Follow task-think's retry ladder for stuck phases. A task-runner returning BLOCKED does NOT stop the loop by default — record it and continue while the checkout stays clean and buildable (Phase C step 5); stop only when continuing is impossible (broken/non-buildable checkout, or a global environment failure). Report every blocker LOUDLY in Completion.
If implementing.md or any artifact is malformed, re-spawn that step with tighter instructions.
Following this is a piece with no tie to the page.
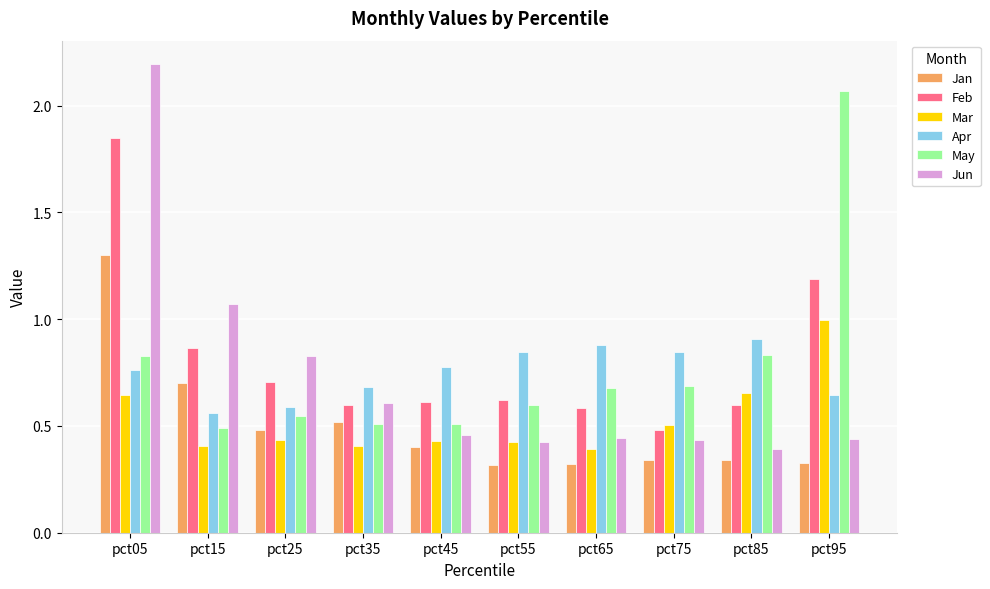

What is the difference between the maximum and minimum values in the Jan series?

1.0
For file-lock build errors, run the autonomous path-scoped kill from test-loop.md and retry once. Kill only the resolved EXE for this checkout; taskkill /IM Telegram.exe /F and other image-name-wide kills are forbidden. If the lock persists after the scoped retry, return BLOCKED with the lock reason instead of asking for user input.
The launch gate (Phase A) guarantees the test account exists before any work begins.
Keep .ai/ artifacts and edited text files LF/no-BOM on WSL; run CRLF normalization only on a native Windows checkout.

User invocation

Use local implement skill: <request or path to a task file> — ideally under Goal run mode so it loops to a tested state. Resume/extend: Use local implement skill: <project> [additional change]. Default task source: Use local implement skill: <project> with a prepared .ai/<project>/tasks/about.md runs the whole pipeline from that file with no other input.